> 読む文章
鷲宮神社の土師一流催馬楽神楽――大道神宝三種神器事之段
◆はじめに
この舞は未見である。埼玉県久喜市鷲宮の鷲宮神社の土師一流催馬楽神楽の第七段「大道神宝三種神器事之段(たいどうじんほうさんじゅじんぎわざのまい)」はいわゆる三種の神器に題材をとった舞で、国を鎮護し守る神楽とされている。着面の三人による舞。一人は神璽(しんじ)事人といい、翁面をつけ、鈴と宝珠を持つ。宝剣(ほうけん)事人は千歳面をつけ鈴と剣を持つ。もう一人の内侍所(ないしどころ)事人はイザナミ命の面をつけ、鈴と鏡を持って舞う。」
大道とは天下を治める道のことを言う。
歌 神代より 三種(さぐさ)の宝 伝わりて 豊葦原(とよあしはら)の しるしとぞなる。

> 提供データ

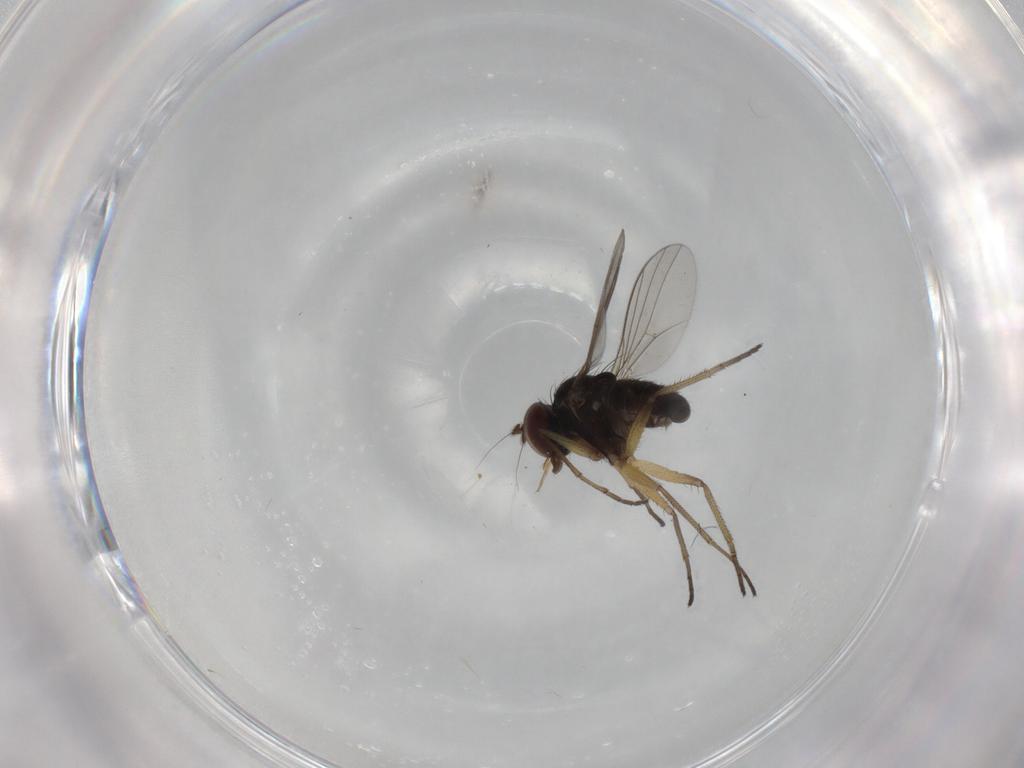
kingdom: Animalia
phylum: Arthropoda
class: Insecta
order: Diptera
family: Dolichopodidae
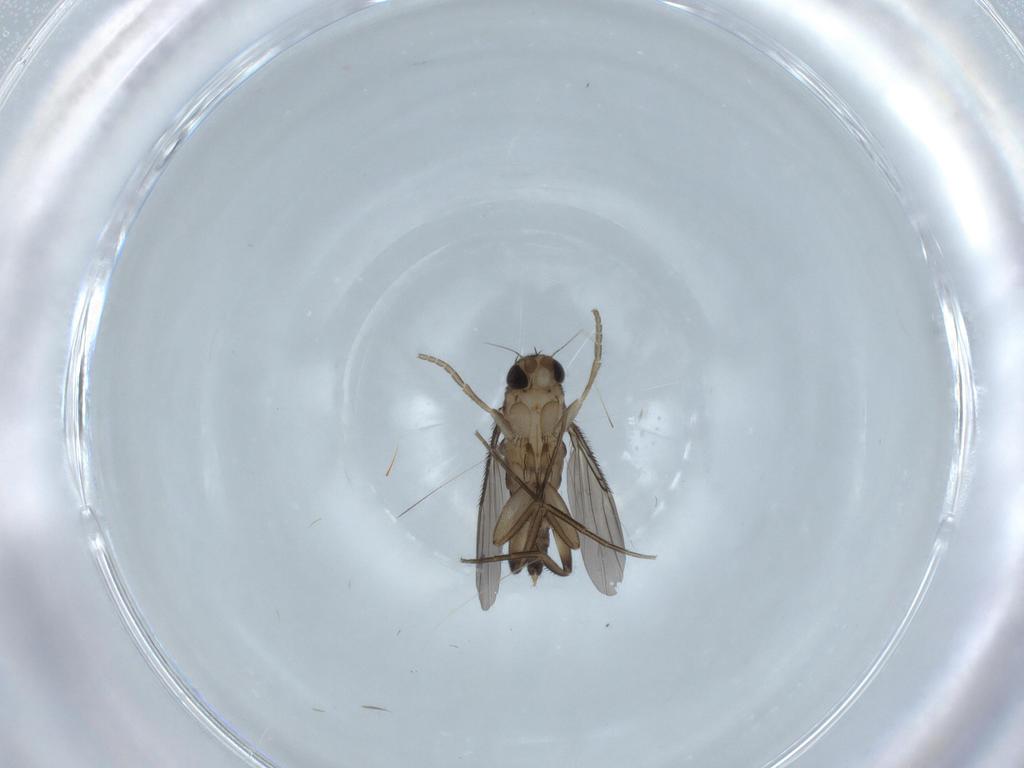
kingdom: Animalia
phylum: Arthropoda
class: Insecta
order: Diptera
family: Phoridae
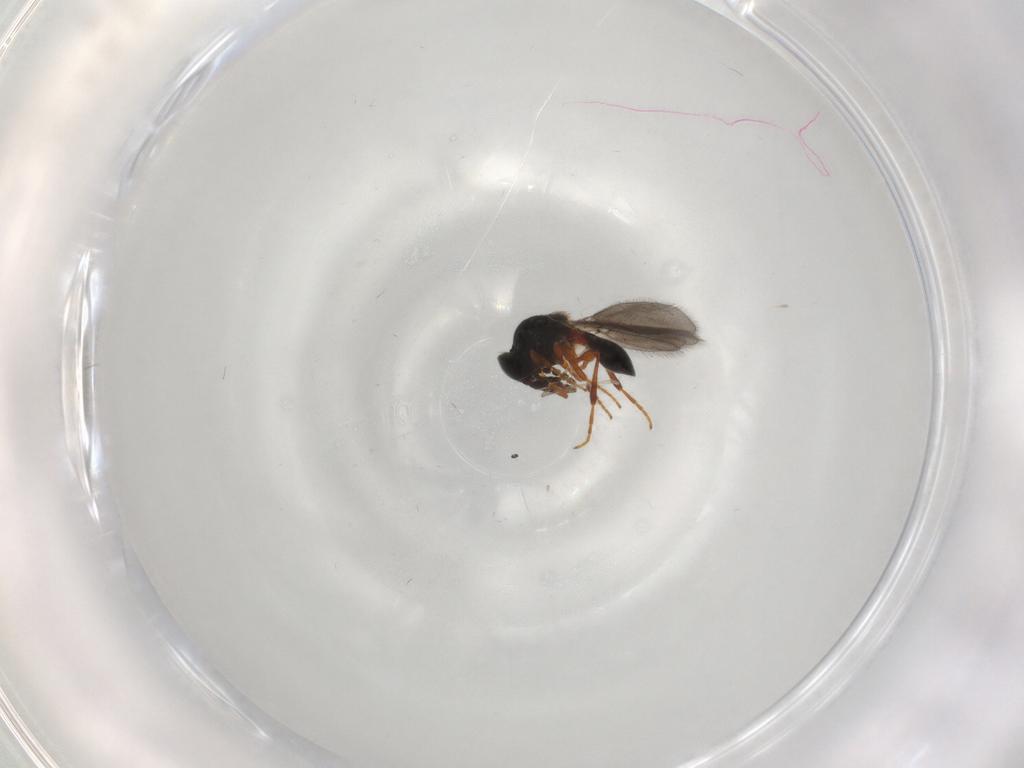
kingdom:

> 取り組む作業
[1] 鷲宮神社の神楽の文から、「鷲宮神社の土師一流催馬楽神楽――大道神宝三種神器事之段」から「伝わりて 豊葦原(とよあしはら)の しるしとぞなる。」までを残らず書き写せ。
[2] 鷲宮神社の神楽の文をもとに、次の問いに答えよ。
(a) 土師一流催馬楽神楽の第七段は何という名か。
(b) 宝剣事人はどの面をつけるか。
(c) 大道とは何のことを言うか。

> 解答一覧
[1]
鷲宮神社の土師一流催馬楽神楽――大道神宝三種神器事之段
◆はじめに
この舞は未見である。埼玉県久喜市鷲宮の鷲宮神社の土師一流催馬楽神楽の第七段「大道神宝三種神器事之段(たいどうじんほうさんじゅじんぎわざのまい)」はいわゆる三種の神器に題材をとった舞で、国を鎮護し守る神楽とされている。着面の三人による舞。一人は神璽(しんじ)事人といい、翁面をつけ、鈴と宝珠を持つ。宝剣(ほうけん)事人は千歳面をつけ鈴と剣を持つ。もう一人の内侍所(ないしどころ)事人はイザナミ命の面をつけ、鈴と鏡を持って舞う。」
大道とは天下を治める道のことを言う。
歌 神代より 三種(さぐさ)の宝 伝わりて 豊葦原(とよあしはら)の しるしとぞなる。

[2]
(a) 大道神宝三種神器事之段
(b) 千歳面
(c) 天下を治める道